■ Task statement
Transcribe every entry word for word, but skip the images.

Records to use section start

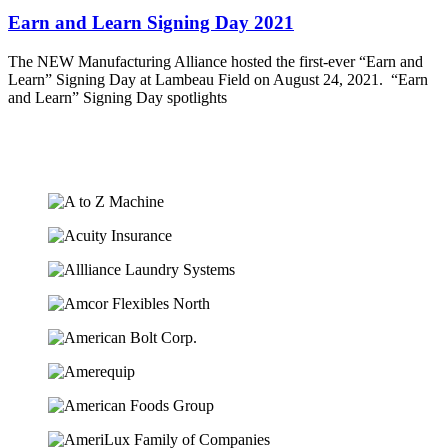
Earn and Learn Signing Day 2021
The NEW Manufacturing Alliance hosted the first-ever “Earn and
Learn” Signing Day at Lambeau Field on August 24, 2021. “Earn
and Learn” Signing Day spotlights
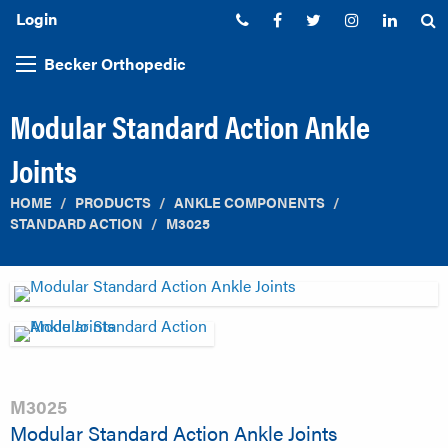
Login
Phone:
Facebook
Twitter
Instagram
Linked
S
Becker Orthopedic
Modular Standard Action Ankle
Joints
HOME
PRODUCTS
ANKLE COMPONENTS
STANDARD ACTION
M3025
M3025
Modular Standard Action Ankle Joints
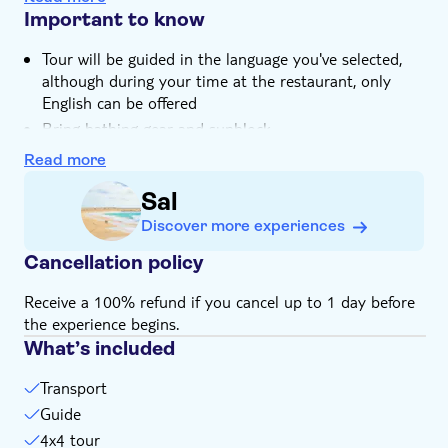
volcano crater that're known for their health benefits
Important to know
The tour stops by Milot Hydrophonics to see how
Tour will be guided in the language you've selected,
they're working with the TUI Care Foundation to
although during your time at the restaurant, only
develop new sustainable farming methods
English can be offered
Your trip ends with a sunset dinner at a beachside
Bring bathing gear and sunblock
restaurant, complete with welcome drinks and live
music
Bring a towel
Read more
This experience doesn't follow our general
Sal
cancellation policy. If you need to cancel, you must do
so at least 24 hours in advance to receive a full
Discover more experiences
refund
Cancellation policy
Receive a 100% refund if you cancel up to 1 day before
the experience begins.
What’s included
Transport
Guide
4x4 tour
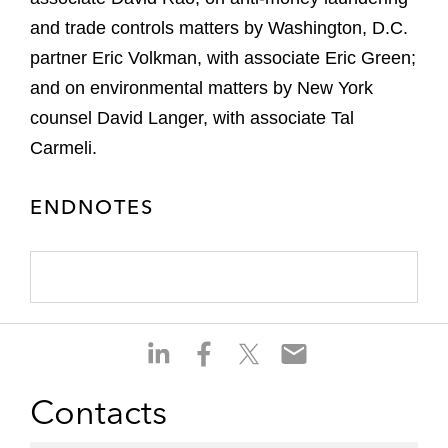
and trade controls matters by Washington, D.C.
partner Eric Volkman, with associate Eric Green;
and on environmental matters by New York
counsel David Langer, with associate Tal
Carmeli.
ENDNOTES
S
S
S
S
h
h
h
h
a
a
a
a
Contacts
r
r
r
r
e
e
e
e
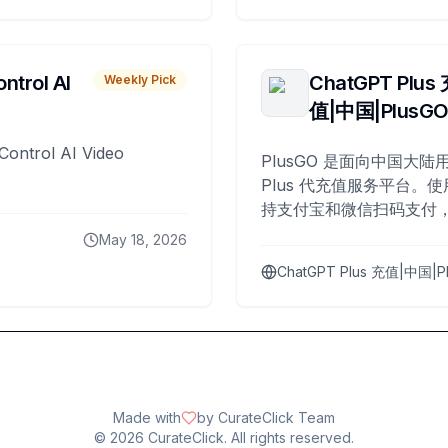
ntrol AI
ChatGPT Plus
Weekly Pick
值|中国|PlusG
Control AI Video
PlusGO 是面向中国大陆用
Plus 代充值服务平台。使
持支付宝和微信扫码支付，
Plus 开通，自 2025 年起
May 18, 2026
名用户完成充值。
ChatGPT Plus 充值|中国|P
Made with
by CurateClick Team
©
2026
CurateClick. All rights reserved.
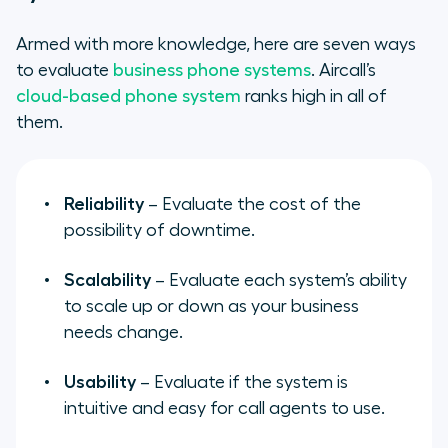
Armed with more knowledge, here are seven ways
to evaluate
business phone systems
. Aircall’s
cloud-based phone system
ranks high in all of
them.
Reliability
– Evaluate the cost of the
possibility of downtime.
Scalability
– Evaluate each system’s ability
to scale up or down as your business
needs change.
Usability
– Evaluate if the system is
intuitive and easy for call agents to use.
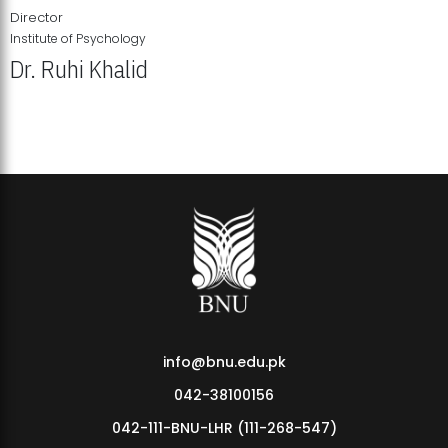
Director
Institute of Psychology
Dr. Ruhi Khalid
Institute of Psychology Showcases Groundbreaking Student
Research Displays
info@bnu.edu.pk
042-38100156
042-111-BNU-LHR (111-268-547)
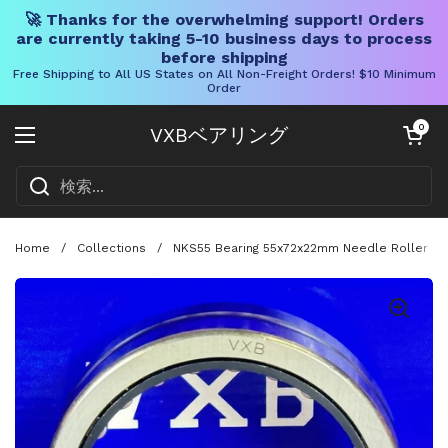
🚀 Thanks for the overwhelming support! Orders
are currently taking 5-10 business days to process
before shipping
Free Shipping to All US States on All Non-Freight Orders! $10 Minimum
Order
コンテンツへスキップ
カートを開く
0
VXBベアリング
メニューを開く
Home
/
Collections
/
NKS55 Bearing 55x72x22mm Needle Roller - 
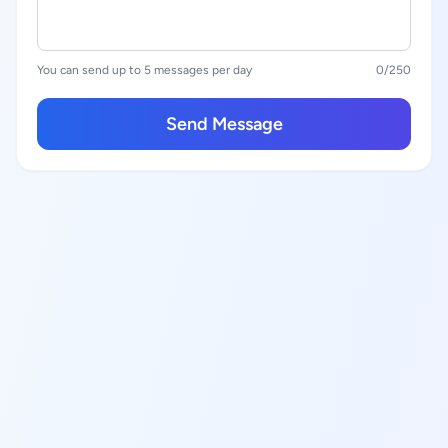
You can send up to 5 messages per day
0
/250
Send Message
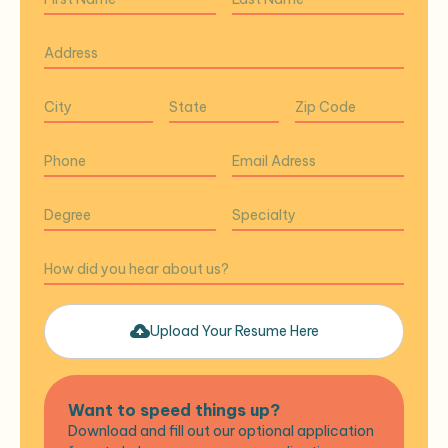
Upload Your Resume Here
Want to speed things up?
Download and fill out our optional application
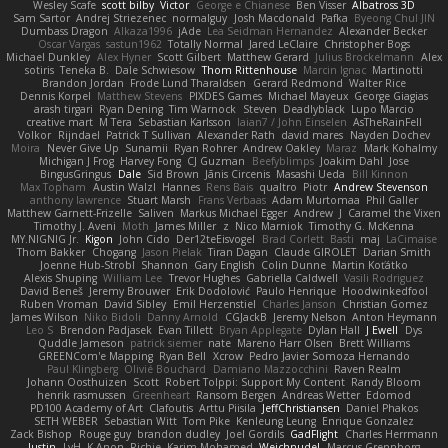
Wesley Scafe
scott bilby
Victor
George e Chianese
Ben Visser
Albatross 3D
Sam Sartor
Andrej Striezenec
normalguy
Josh Macdonald
Pafka
Byeong Chul JIN
Dumbass Dragon
Alkaza1996
jAde
Lea Seidman Hernandez
Alexander Becker
Oscar Vargas
sastun1962
Totally Normal
Jared LeClaire
Christopher Bogs
Michael Dunkley
Alex Hyner
Scott Gilbert
Matthew Gerard
Julius Brockelmann
Alex
sotiris
Teneka B.
Dale Schwiesow
Thom Rittenhouse
Marcin Ignac
Martinotti
Brandon Jordan
Frode Lund Tharaldsen
Gerard Redmond
Walter Rice
Dennis Korpel
Matthew Stevens
PIXDES Games
Michael Mayeux
George Giagias
arash tirgari
Ryan Dening
Tim Warnock
Steven
Deadlyblack
Lupo Marcio
creative mart
M Tera
Sebastian Karlsson
Iaian7 / John Einselen
AsTheRainFell
Volkor
Rijndael
Patrick T Sullivan
Alexander Rath
david mares
Nayden Dochev
Moira
Never Give Up
Sunamii
Ryan Rohrer
Andrew Oakley
Maraz
Mark Kohalmy
Michigan J Frog
Harvey Fong
CJ Guzman
Beefyblimps
Joakim Dahl
Jose
BingusGringus
Dale
Sid Brown
Jānis Circenis
Masashi Ueda
Bill Kinnon
Max Topham
Austin Walzl
Hannes
Rens Bais
qualtro
Piotr
Andrew Stevenson
anthony lawrence
Stuart Marsh
Frans Verbaas
Adam Murtomaa
Phil Galler
Matthew Garnett-Frizelle
Saliven
Markus Michael Egger
Andrew
J
Caramel the Vixen
Timothy J. Aveni
Moth
James Miller
z
Nico Marniok
Timothy G. McKenna
MY.NIGNIG Jr.
Kigon
John Cido
Der12teEisvogel
Brad Corlett
Basti
maj
LaCimaise
Thom Bakker
Chogang
Jason Pielak
Tiran Dagan
Claude GIROLET
Darian Smith
Joenne Hub-Strobl
Shannon
Gary English
Colin Dunne
Martin Koťátko
Alexis Shuping
William Lee
Trevor Hughes
Gabriella Caldwell
Vasili Rodriguez
David Beneš
Jeremy Brouwer
Erik Dodolović
Paulo Henrique
Hoodwinkedfool
Ruben Vroman
David Sibley
Emil Herzenstiel
Charles Janson
Christian Gomez
James Wilson
Niko Bidoli
Danny Arnold
CGJackB
Jeremy Nelson
Anton Heymann
Leo S
Brendon Padjasek
Evan Tillett
Bryan Applegate
Dylan Hall
J Ewell
Dys
Quddle Jameson
patrick siemer
nate
Mareno Harr Olsen
Brett Williams
GREENCom'e Mapping
Ryan Bell
Xcrow
Pedro Javier Somoza Hernando
Paul Klingberg
Olivié Bouchard
Damiano Mazzocchini
Raven Realm
Johann Oosthuizen
Scott
Robert Tolppi: Support My Content
Randy Bloom
henrik rasmussen
Greenheart
Ransom Bergen
Andreas Wetter
Edomod
PD100 Academy of Art
Clafoutis
Arttu Piisila
JeffChristiansen
Daniel Phakos
SETH WEBER
Sebastian Witt
Tom Pike
Kenleung Leung
Enrique Gonzalez
Zack Bishop
Rouge guy
brandon dudley
Joel Gordils
GadFlight
Charles Herrmann
Justin
LvH
K Anon
Richie
Karim Mohamed
Weichnudel
Marcus Grennborg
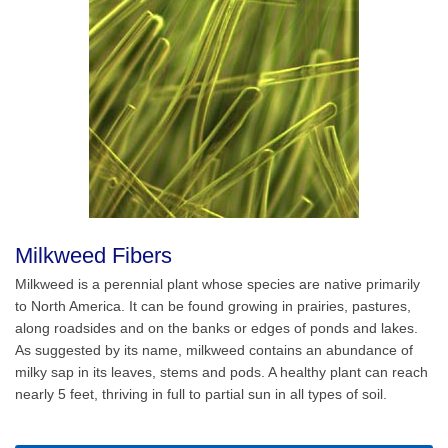
Milkweed Fibers
Milkweed is a perennial plant whose species are native primarily
to North America. It can be found growing in prairies, pastures,
along roadsides and on the banks or edges of ponds and lakes.
As suggested by its name, milkweed contains an abundance of
milky sap in its leaves, stems and pods. A healthy plant can reach
nearly 5 feet, thriving in full to partial sun in all types of soil.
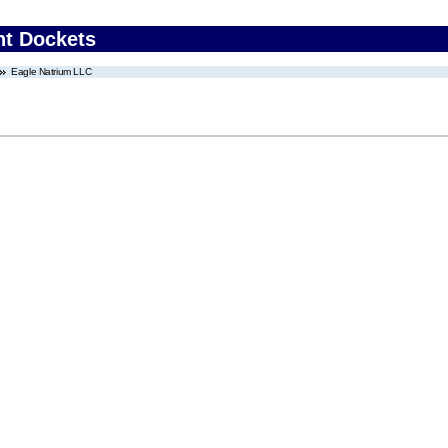
nt Dockets
Eagle Natrium LLC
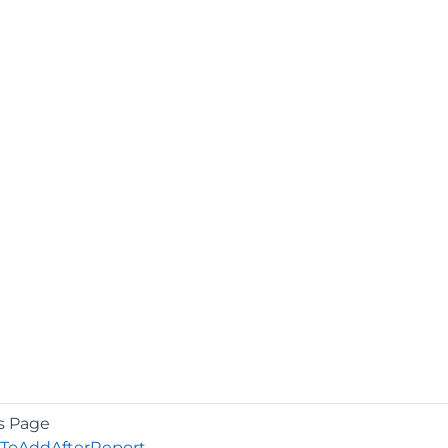
s Page
oAddAfterReport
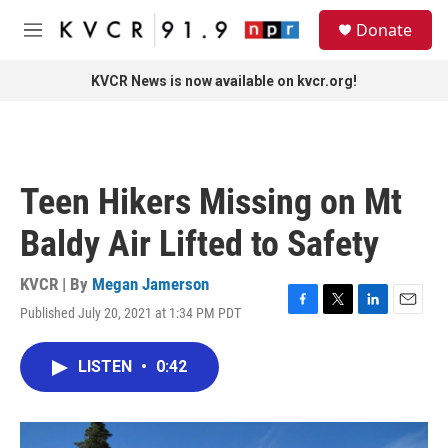
Skip to main content
S
Donate
e
M
a
e
r
n
KVCR News is now available on kvcr.org!
c
u
h
u
e
r
Teen Hikers Missing on Mt
y
Baldy Air Lifted to Safety
KVCR | By
Megan Jamerson
Published July 20, 2021 at 1:34 PM PDT
F
T
L
E
a
w
i
m
c
i
n
a
LISTEN
•
0:42
e
t
k
i
b
t
e
l
o
e
d
o
r
I
k
n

Records to use section end

■ Response for this exercise
Earn and Learn Signing Day 2021
The NEW Manufacturing Alliance hosted the first-ever “Earn and
Learn” Signing Day at Lambeau Field on August 24, 2021. “Earn
and Learn” Signing Day spotlights
Login
Phone:
Facebook
Twitter
Instagram
Linked
S
Becker Orthopedic
Modular Standard Action Ankle
Joints
HOME
PRODUCTS
ANKLE COMPONENTS
STANDARD ACTION
M3025
M3025
Modular Standard Action Ankle Joints
volcano crater that're known for their health benefits
Important to know
The tour stops by Milot Hydrophonics to see how
Tour will be guided in the language you've selected,
they're working with the TUI Care Foundation to
although during your time at the restaurant, only
develop new sustainable farming methods
English can be offered
Your trip ends with a sunset dinner at a beachside
Bring bathing gear and sunblock
restaurant, complete with welcome drinks and live
music
Bring a towel
Read more
This experience doesn't follow our general
Sal
cancellation policy. If you need to cancel, you must do
so at least 24 hours in advance to receive a full
Discover more experiences
refund
Cancellation policy
Receive a 100% refund if you cancel up to 1 day before
the experience begins.
What’s included
Transport
Guide
4x4 tour
and trade controls matters by Washington, D.C.
partner Eric Volkman, with associate Eric Green;
and on environmental matters by New York
counsel David Langer, with associate Tal
Carmeli.
ENDNOTES
S
S
S
S
h
h
h
h
a
a
a
a
Contacts
r
r
r
r
e
e
e
e
ntrol AI
ChatGPT Plus
Weekly Pick
值|中国|PlusG
Control AI Video
PlusGO 是面向中国大陆用
Plus 代充值服务平台。使
持支付宝和微信扫码支付，
Plus 开通，自 2025 年起
May 18, 2026
名用户完成充值。
ChatGPT Plus 充值|中国|P
Made with
by CurateClick Team
©
2026
CurateClick. All rights reserved.
Armed with more knowledge, here are seven ways
to evaluate
business phone systems
. Aircall’s
cloud-based phone system
ranks high in all of
them.
Reliability
– Evaluate the cost of the
possibility of downtime.
Scalability
– Evaluate each system’s ability
to scale up or down as your business
needs change.
Usability
– Evaluate if the system is
intuitive and easy for call agents to use.
Director
Institute of Psychology
Dr. Ruhi Khalid
Institute of Psychology Showcases Groundbreaking Student
Research Displays
info@bnu.edu.pk
042-38100156
042-111-BNU-LHR (111-268-547)
🚀 Thanks for the overwhelming support! Orders
are currently taking 5-10 business days to process
before shipping
Free Shipping to All US States on All Non-Freight Orders! $10 Minimum
Order
コンテンツへスキップ
カートを開く
0
VXBベアリング
メニューを開く
Home
/
Collections
/
NKS55 Bearing 55x72x22mm Needle Roller - 
You can send up to 5 messages per day
0
/250
Send Message
Upload Your Resume Here
Want to speed things up?
Download and fill out our optional application
Wesley Scafe
scott bilby
Victor
George e Chianese
Ben Visser
Albatross 3D
Sam Sartor
Andrej Striezenec
normalguy
Josh Macdonald
Pafka
Byeong Chul JIN
Dumbass Dragon
Alkaza1996
jAde
Lea Seidman Hernandez
Alexander Becker
Oscar Vargas
sastun1962
Totally Normal
Jared LeClaire
Christopher Bogs
Michael Dunkley
Alex Hyner
Scott Gilbert
Matthew Gerard
Julius Brockelmann
Alex
sotiris
Teneka B.
Dale Schwiesow
Thom Rittenhouse
Marcin Ignac
Martinotti
Brandon Jordan
Frode Lund Tharaldsen
Gerard Redmond
Walter Rice
Dennis Korpel
Matthew Stevens
PIXDES Games
Michael Mayeux
George Giagias
arash tirgari
Ryan Dening
Tim Warnock
Steven
Deadlyblack
Lupo Marcio
creative mart
M Tera
Sebastian Karlsson
Iaian7 / John Einselen
AsTheRainFell
Volkor
Rijndael
Patrick T Sullivan
Alexander Rath
david mares
Nayden Dochev
Moira
Never Give Up
Sunamii
Ryan Rohrer
Andrew Oakley
Maraz
Mark Kohalmy
Michigan J Frog
Harvey Fong
CJ Guzman
Beefyblimps
Joakim Dahl
Jose
BingusGringus
Dale
Sid Brown
Jānis Circenis
Masashi Ueda
Bill Kinnon
Max Topham
Austin Walzl
Hannes
Rens Bais
qualtro
Piotr
Andrew Stevenson
anthony lawrence
Stuart Marsh
Frans Verbaas
Adam Murtomaa
Phil Galler
Matthew Garnett-Frizelle
Saliven
Markus Michael Egger
Andrew
J
Caramel the Vixen
Timothy J. Aveni
Moth
James Miller
z
Nico Marniok
Timothy G. McKenna
MY.NIGNIG Jr.
Kigon
John Cido
Der12teEisvogel
Brad Corlett
Basti
maj
LaCimaise
Thom Bakker
Chogang
Jason Pielak
Tiran Dagan
Claude GIROLET
Darian Smith
Joenne Hub-Strobl
Shannon
Gary English
Colin Dunne
Martin Koťátko
Alexis Shuping
William Lee
Trevor Hughes
Gabriella Caldwell
Vasili Rodriguez
David Beneš
Jeremy Brouwer
Erik Dodolović
Paulo Henrique
Hoodwinkedfool
Ruben Vroman
David Sibley
Emil Herzenstiel
Charles Janson
Christian Gomez
James Wilson
Niko Bidoli
Danny Arnold
CGJackB
Jeremy Nelson
Anton Heymann
Leo S
Brendon Padjasek
Evan Tillett
Bryan Applegate
Dylan Hall
J Ewell
Dys
Quddle Jameson
patrick siemer
nate
Mareno Harr Olsen
Brett Williams
GREENCom'e Mapping
Ryan Bell
Xcrow
Pedro Javier Somoza Hernando
Paul Klingberg
Olivié Bouchard
Damiano Mazzocchini
Raven Realm
Johann Oosthuizen
Scott
Robert Tolppi: Support My Content
Randy Bloom
henrik rasmussen
Greenheart
Ransom Bergen
Andreas Wetter
Edomod
PD100 Academy of Art
Clafoutis
Arttu Piisila
JeffChristiansen
Daniel Phakos
SETH WEBER
Sebastian Witt
Tom Pike
Kenleung Leung
Enrique Gonzalez
Zack Bishop
Rouge guy
brandon dudley
Joel Gordils
GadFlight
Charles Herrmann
Justin
LvH
K Anon
Richie
Karim Mohamed
Weichnudel
Marcus Grennborg
Milkweed Fibers
Milkweed is a perennial plant whose species are native primarily
to North America. It can be found growing in prairies, pastures,
along roadsides and on the banks or edges of ponds and lakes.
As suggested by its name, milkweed contains an abundance of
milky sap in its leaves, stems and pods. A healthy plant can reach
nearly 5 feet, thriving in full to partial sun in all types of soil.
nt Dockets
Eagle Natrium LLC
s Page
oAddAfterReport
Skip to main content
S
Donate
e
M
a
e
r
n
KVCR News is now available on kvcr.org!
c
u
h
u
e
r
Teen Hikers Missing on Mt
y
Baldy Air Lifted to Safety
KVCR | By
Megan Jamerson
Published July 20, 2021 at 1:34 PM PDT
F
T
L
E
a
w
i
m
c
i
n
a
LISTEN
•
0:42
e
t
k
i
b
t
e
l
o
e
d
o
r
I
k
n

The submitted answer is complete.